# Carving tool storage.



## CV3 (Jan 30, 2014)

Found this on youtube. It is one of the best box ideas i have seen. It offers accessory storage, secure tool storage with easy access and easy transport. I may have to build one. it could be adapted for any tools.


----------



## Gloops (Jan 23, 2015)

Have seen that video a while ago - a Rolls Royce of a transportable storage solution.


----------



## MJC4 (Mar 6, 2014)

Gonna need a bigger truck than my little Ranger to haul that around!  ( I would need more tools too )

TX for posting the vid Randy


----------



## cobalt (Nov 14, 2013)

thanks for the video .my trouble is space in the sop now


----------



## CV3 (Jan 30, 2014)

cobalt said:


> thanks for the video .my trouble is space in the sop now


I understand filling up the shop.
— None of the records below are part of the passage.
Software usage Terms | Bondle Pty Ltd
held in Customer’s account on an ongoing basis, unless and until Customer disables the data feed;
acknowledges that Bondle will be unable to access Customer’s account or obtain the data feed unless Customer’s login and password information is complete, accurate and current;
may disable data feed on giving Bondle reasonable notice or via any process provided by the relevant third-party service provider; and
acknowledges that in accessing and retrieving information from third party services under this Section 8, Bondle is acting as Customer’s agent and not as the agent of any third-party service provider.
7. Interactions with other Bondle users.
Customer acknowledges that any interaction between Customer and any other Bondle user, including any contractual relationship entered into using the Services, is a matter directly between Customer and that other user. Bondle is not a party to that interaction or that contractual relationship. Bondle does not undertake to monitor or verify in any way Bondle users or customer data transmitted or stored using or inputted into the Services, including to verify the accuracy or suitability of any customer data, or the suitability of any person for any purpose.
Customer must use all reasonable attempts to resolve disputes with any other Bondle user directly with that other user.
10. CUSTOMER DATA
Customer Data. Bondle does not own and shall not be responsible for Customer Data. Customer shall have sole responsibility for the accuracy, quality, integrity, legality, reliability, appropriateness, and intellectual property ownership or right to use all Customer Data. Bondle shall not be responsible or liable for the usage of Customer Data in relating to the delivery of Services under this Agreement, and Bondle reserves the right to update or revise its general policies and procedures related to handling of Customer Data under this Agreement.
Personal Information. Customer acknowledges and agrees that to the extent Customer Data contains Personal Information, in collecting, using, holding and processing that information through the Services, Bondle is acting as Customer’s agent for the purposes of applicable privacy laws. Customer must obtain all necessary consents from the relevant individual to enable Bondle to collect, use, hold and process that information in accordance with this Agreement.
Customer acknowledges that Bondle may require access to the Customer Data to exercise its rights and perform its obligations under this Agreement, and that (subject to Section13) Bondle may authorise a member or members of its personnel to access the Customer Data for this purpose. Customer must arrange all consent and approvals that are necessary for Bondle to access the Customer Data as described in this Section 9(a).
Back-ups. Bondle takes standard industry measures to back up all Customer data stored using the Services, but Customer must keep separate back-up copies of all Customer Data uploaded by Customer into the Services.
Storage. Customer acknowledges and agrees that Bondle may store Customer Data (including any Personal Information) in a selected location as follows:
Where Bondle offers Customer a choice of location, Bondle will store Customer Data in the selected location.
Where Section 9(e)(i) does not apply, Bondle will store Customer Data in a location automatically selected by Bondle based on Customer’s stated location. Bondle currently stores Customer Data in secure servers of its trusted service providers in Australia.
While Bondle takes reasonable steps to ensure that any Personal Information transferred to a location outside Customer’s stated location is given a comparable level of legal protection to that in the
I have started another clean out. this time I am really cleaning out. Last time I did this I moved things around more than clear things out. Scaling down to just do sticks. and some small relief carvings now and then. much of the other stuff is going.


----------



## cobalt (Nov 14, 2013)

I also start out with the intention of clearing stuff out ,what happens you get distracted before you know it time to go in and the place is a tip again so there you are the next day trying to finish it of .Its a endless circle


----------



## MJC4 (Mar 6, 2014)

Space seems to be everyone's bug a boo. Perhaps I should put the wife's car out of the garage? Or I could sell my fishing boat to make more room, not.


----------



## CAS14 (Dec 28, 2012)

MJC4 said:


> Space seems to be everyone's bug a boo. Perhaps I should put the wife's car out of the garage? Or I could sell my fishing boat to make more room, not.


If she reads this, will she spit in your food when cooking? :thumbsu:


----------